Son approche comparative permet de contextualiser, par différents aspects et éléments, les relations judéo-romaines. On peut ainsi comprendre pourquoi le petit État juif a joué un rôle aussi important et complexe dans la construction impériale romaine et combien, malgré les oppositions, les guerres et les révoltes, sont profonds les liens qui unissent Rome à Jérusalem. De même que, comme dit le proverbe, « tous les chemins mènent à Rome », Rome étant le point zéro des routes construites sous l’Empire romain, pour le peuple juif, tout souvenir, chassant la menace de l’oubli, rappelle, année après année, Jérusalem, point zéro du monde juif, et l’espoir de voir un jour le Temple reconstruit.

Références bibliographiques

Martin Goodman, The Ruling Class of Judaea : The Origins of the Jewish Revolt against Rome A.D 66-70, Cambridge University Press, 2000.

The Ruling Class of Judaea est un ouvrage fondamental pour qui veut comprendre la guerre civile apparue pendant le conflit entre Jérusalem et Rome.
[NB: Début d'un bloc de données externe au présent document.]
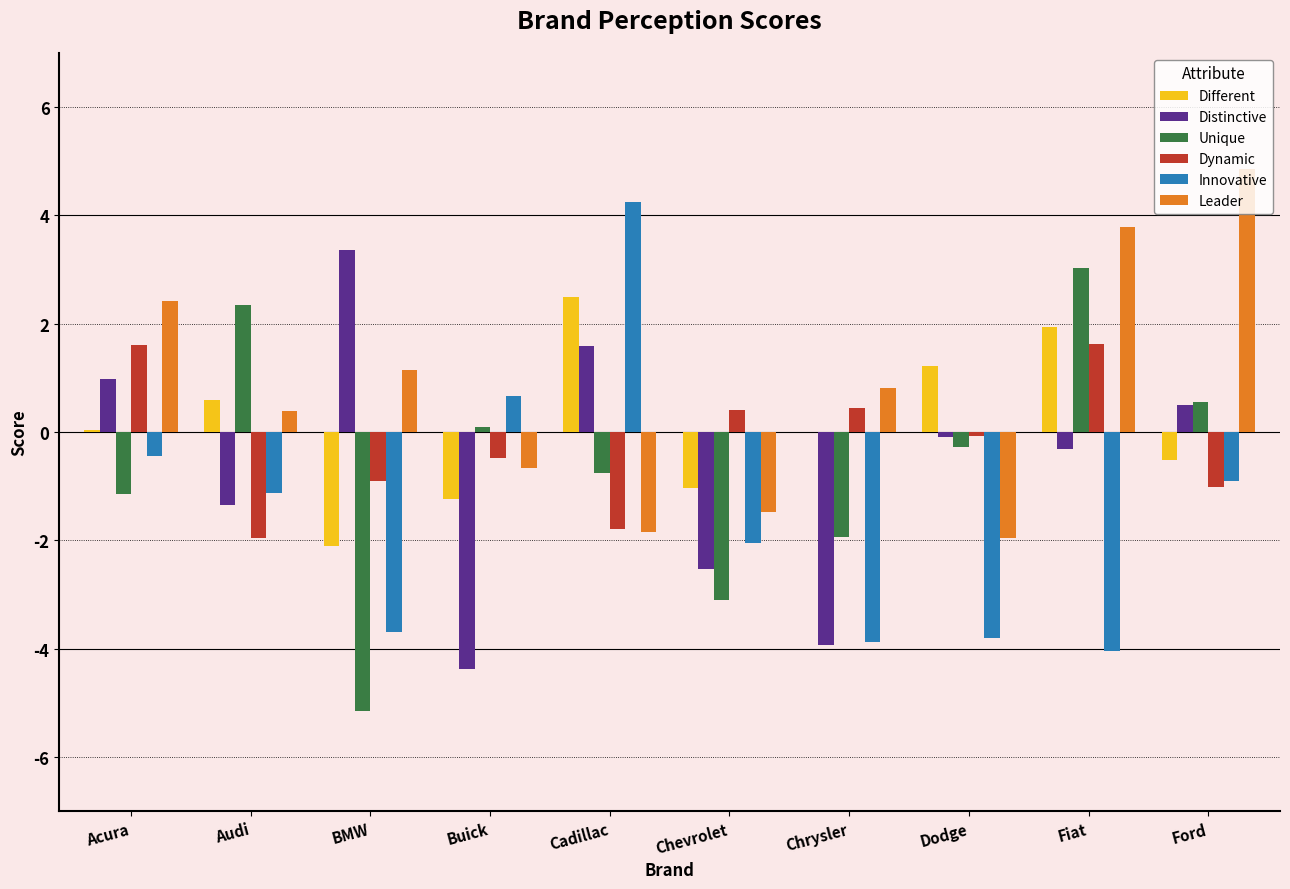

Which series has the largest total across all categories?

Leader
En effet, au-delà du rejet de l’impérialisme romain, il y a une contestation de l’ordre établi et des hiérarchies sociales et religieuses héritées de la tradition biblique. Martin Goodman propose une approche historique, sociologique, religieuse et politique du conflit.

Mireille Hadas-Lebel, Jérusalem contre Rome, Paris, Cerf, 1990.
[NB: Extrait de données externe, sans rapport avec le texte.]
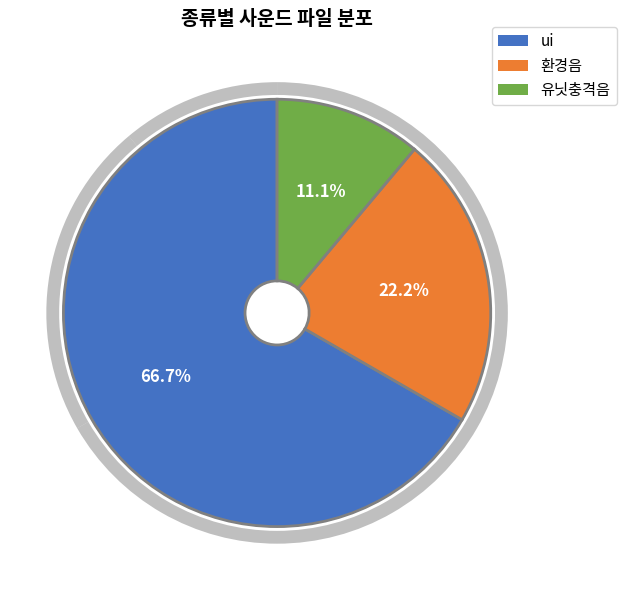

Which category has the biggest portion of the pie?

ui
Jérusalem contre Rome permet de comprendre la vision de Rome dans les sources juives. Ces sources historiques, rabbiniques etc. montrent que Rome n’est pas présentée comme un simple vainqueur. Pour Mireille Hadas-Lebel, il y a, dans cet affrontement, une « triple dimension morale, politique et eschatologique ».
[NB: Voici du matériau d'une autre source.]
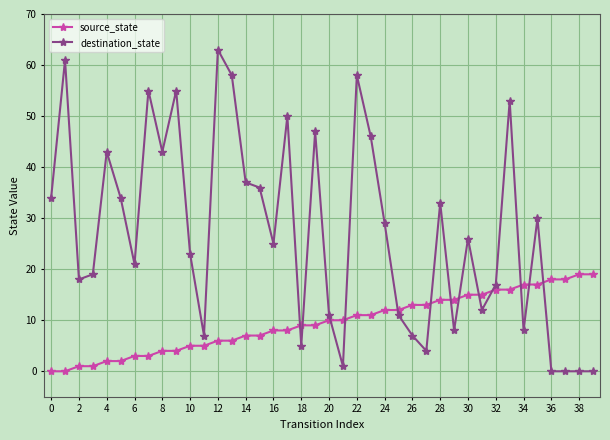

After their last crossing, which series has the higher values: source_state or destination_state?

source_state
Mireille Hadas-Lebel, Rome, la Judée et les Juifs, Picard, 2009.

Les relations entre Rome, le royaume de Judée et les populations juives ont fortement marqué le Ier siècle av. J.-C. et le Ier siècle. Ce territoire devient un enjeu majeur pour Rome. Ces fortes tensions, suivies de la guerre, provoquent un bouleversement politique et religieux.

Gilbert Labbé, L’affirmation de la puissance romaine en Judée, Paris, Les Belles Lettres, 2012.

Gilbert Labbé propose de revenir sur l’organisation romaine en Judée. Ce point de vue permet de comprendre comment Rome, en Judée, mais plus globalement dans les territoires dominés, organise son administration politique ou militaire.